Just bought a new PM9 and put 225 rounds through it. Great gun. No problems whatsoever. Put four boxes of Remington 115 grain FMJ through it first, then tested it with various carry rounds. This gun shoots very nicely, and I can see why people quickly become big fans of the PM9. With the weather warming up in my area, this gun will be on my person often.


----------



## buck32 (May 26, 2008)

This is my second in line gun for CC. First is the PX4sc, PM9 then an LCP. Getting close to PM9 season here.


----------



## SaltyDog (Jan 1, 2009)

Great news! That makes me feel like I made the right choice. I just ordered one. I cannot wait to get it to the range. The gun store had to order it - a big fat goose egg next to the quantity like everyhting else on the market I suppose. Do you prefer the 7 round mag with the extension or the 6 round mag? Does the extended mag make it that much longer?


----------



## buck32 (May 26, 2008)

About 1/2 to 3/4 of an inch longer. What really made a difference for me was the addition of a Hogue Jr wrap. I was able to hold on much more confidently. I actually like shooting my PM9 over my LCP now because of the wrap around grip.


----------



## mikej997 (Jan 26, 2008)

I added a grip extention to my 6 round magazing. It is what I carry in the gun and if I feel a need, I stick the 7 rounder in my pocket. The PM9 is very easy to carry and conceal and it shoots well.


----------



## SaltyDog (Jan 1, 2009)

Thanks for the replies - I am looking at those Hogue Jr. wraps as well. I don't think I would like the stick ons.

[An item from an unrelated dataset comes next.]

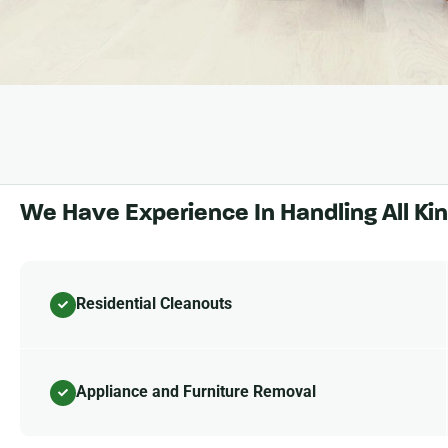
We Have Experience In Handling All Ki
Residential Cleanouts
Appliance and Furniture Removal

Okay so let's see now Hogue Jr. grip, grip extensions for mags, a box of 135gr Federal Hydra-Shoks in 9mm - good to go.

:smt023


----------



## Sureshot45 (Jul 3, 2008)

SaltyDog said:


> Great news! That makes me feel like I made the right choice. I just ordered one. I cannot wait to get it to the range. The gun store had to order it - a big fat goose egg next to the quantity like everyhting else on the market I suppose. Do you prefer the 7 round mag with the extension or the 6 round mag? Does the extended mag make it that much longer?


I carry the PM9 when I cannot, because of clothing, carry one of my 1911s or my Glock 32. The PM9 is my "pocket" gun. As such, I prefer the flush, 6 round magazine. The 7 round magazine defeats the "pocket" gun application as it adds a considerable length to the grip.


----------



## boildown (Nov 21, 2008)

the PM9 is also my "good clothes" carry gun


----------



## YFZsandrider (Feb 28, 2009)

mikej997 said:


> I added a grip extention to my 6 round magazing. It is what I carry in the gun and if I feel a need, I stick the 7 rounder in my pocket. The PM9 is very easy to carry and conceal and it shoots well.


when you say grip extension, do you mean pearce grip, or other? I just bought a p9, which comes with a 7 round mag(flush) and a 8 round(hi cap). The 8 round has the goofy looking cap on the front, and I'm wondering if anyone makes a grip extension that would act as a full wrap around extension of the handle?


----------